DATA SHOWN -

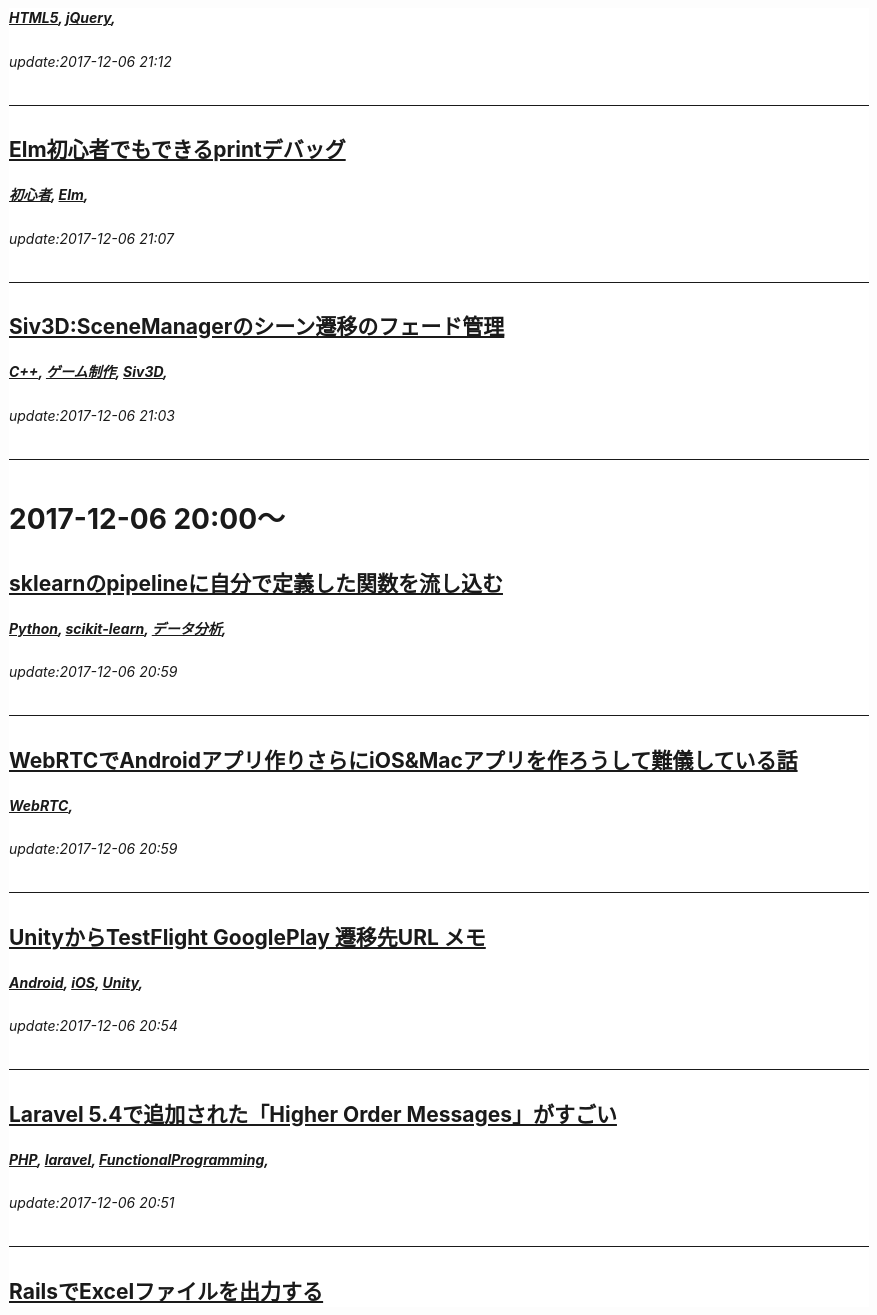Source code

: ##### [HTML5](https://qiita.com/tags/HTML5), [jQuery](https://qiita.com/tags/jQuery), 
###### update:2017-12-06 21:12
---
## [Elm初心者でもできるprintデバッグ](https://qiita.com/miyamo_madoka/items/a5321411ef6c2d3408da)
##### [初心者](https://qiita.com/tags/初心者), [Elm](https://qiita.com/tags/Elm), 
###### update:2017-12-06 21:07
---
## [Siv3D:SceneManagerのシーン遷移のフェード管理](https://qiita.com/tyanmahou/items/490a8a194ea8a49b1e39)
##### [C++](https://qiita.com/tags/C++), [ゲーム制作](https://qiita.com/tags/ゲーム制作), [Siv3D](https://qiita.com/tags/Siv3D), 
###### update:2017-12-06 21:03
---




# 2017-12-06 20:00～
## [sklearnのpipelineに自分で定義した関数を流し込む](https://qiita.com/kazetof/items/fcfabfc3d737a8ff8668)
##### [Python](https://qiita.com/tags/Python), [scikit-learn](https://qiita.com/tags/scikit-learn), [データ分析](https://qiita.com/tags/データ分析), 
###### update:2017-12-06 20:59
---
## [WebRTCでAndroidアプリ作りさらにiOS&Macアプリを作ろうして難儀している話](https://qiita.com/uturist/items/631fe33a461ccec70b51)
##### [WebRTC](https://qiita.com/tags/WebRTC), 
###### update:2017-12-06 20:59
---
## [UnityからTestFlight GooglePlay 遷移先URL メモ](https://qiita.com/satotin/items/6fce271095072addecb1)
##### [Android](https://qiita.com/tags/Android), [iOS](https://qiita.com/tags/iOS), [Unity](https://qiita.com/tags/Unity), 
###### update:2017-12-06 20:54
---
## [Laravel 5.4で追加された「Higher Order Messages」がすごい](https://qiita.com/acro5piano/items/01c999cf2cda81d83136)
##### [PHP](https://qiita.com/tags/PHP), [laravel](https://qiita.com/tags/laravel), [FunctionalProgramming](https://qiita.com/tags/FunctionalProgramming), 
###### update:2017-12-06 20:51
---
## [RailsでExcelファイルを出力する](https://qiita.com/kmifa/items/cd8cf85d94a78be6f912)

WHAT TO WORK ON - How many of the lines above include the word "update"? Give that number without comment.

RESPONSE AREA - 7